The remaining synthesis solution is usually discarded after the nanoporous materials are collected. However, these conventional methods bring several drawbacks to the environment and industry. For instance, large amounts of initial reactants which remain unused in the remaining solution, including the expensive organic surfactant template, silica and corrosive solvent such as NaOH, is discarded
during the recovering of mesostructured particles. This causes the synthesis of nanoporous material an uneconomical process; it is not cost effective for chemical industries. Moreover, the disposal of unused chemical reagents especially the surfactant template after the synthesis results in severe health hazard and adverse BV-6 environmental effect [10, 11]. Thus, any new insight regarding the replacing, recycling, or reusing of the valuable chemicals in the synthesis of nanoporous materials is highly appreciated. Recently, the use of electronic (e-waste)
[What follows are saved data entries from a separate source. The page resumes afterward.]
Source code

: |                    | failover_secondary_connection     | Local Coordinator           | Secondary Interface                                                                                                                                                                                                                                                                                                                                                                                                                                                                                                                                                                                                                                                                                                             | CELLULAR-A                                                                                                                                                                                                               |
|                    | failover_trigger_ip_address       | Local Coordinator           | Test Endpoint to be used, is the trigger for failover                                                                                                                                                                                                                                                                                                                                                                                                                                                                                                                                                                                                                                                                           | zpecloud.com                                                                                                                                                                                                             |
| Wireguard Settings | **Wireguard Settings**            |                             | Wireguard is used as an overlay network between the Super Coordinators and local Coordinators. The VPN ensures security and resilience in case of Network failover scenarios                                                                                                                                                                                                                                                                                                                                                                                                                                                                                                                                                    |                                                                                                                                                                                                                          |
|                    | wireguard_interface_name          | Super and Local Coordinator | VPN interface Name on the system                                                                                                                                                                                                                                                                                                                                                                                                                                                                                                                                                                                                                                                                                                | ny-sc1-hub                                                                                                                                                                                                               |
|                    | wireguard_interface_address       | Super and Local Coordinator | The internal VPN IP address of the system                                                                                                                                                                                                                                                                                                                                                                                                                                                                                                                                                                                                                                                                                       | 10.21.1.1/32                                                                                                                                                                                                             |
 and natural wastes such as coal fly ash [13–17] and rice husk ash  as silica sources for the preparation of MCM-41 has been reported. In general, the ashes and electronic resin waste are treated with sodium hydroxide to extract the silica out before their introduction into the MCM-41 synthesis solution. With this strategy, the inorganic waste is re-used, and it can be converted into more valuable and useful GANT61 in vitro materials which may have important economic implications. In the environmental aspect, converting silica waste into nanoporous materials such as MCM-41 may provide another way for preserving the environment. Although
eco-friendly synthesis on MCM-41 using natural wastes has been reported to date, there is no study on the synthesis of MCM-41 by recycling the mother liquid. One of the reasons is that the change in the molar composition and the pH of the precursor solution will have a profound impact on the resulting materials, i.e., no solid product, amorphous, new or mixture of two mesophases Diflunisal (lamellar, cubic, disordered) will be formed instead of the desired single hexagonal mesophase . In this work, MCM-41 is prepared with a green synthesis strategy by reusing non-reacted reagents remaining in the synthesis solution followed by supplementary compensation of the consumed chemicals and pH adjustment. The chemical compositions of mother liquor and solid product of each cycle were then characterized by using dry solid mass analysis, thermogravimetry (TG)/differential thermal analysis (DTA), X-ray diffraction (XRD), Fourier transform infrared spectroscopy (FTIR), 29Si Selleckchem LDN-193189 magic-angle-spinning (MAS) solid-state nuclear magnetic resonance (NMR), transmission electron microscopy (TEM), atomic absorption spectrometry (AAS) and N2 adsorption-desorption analyses.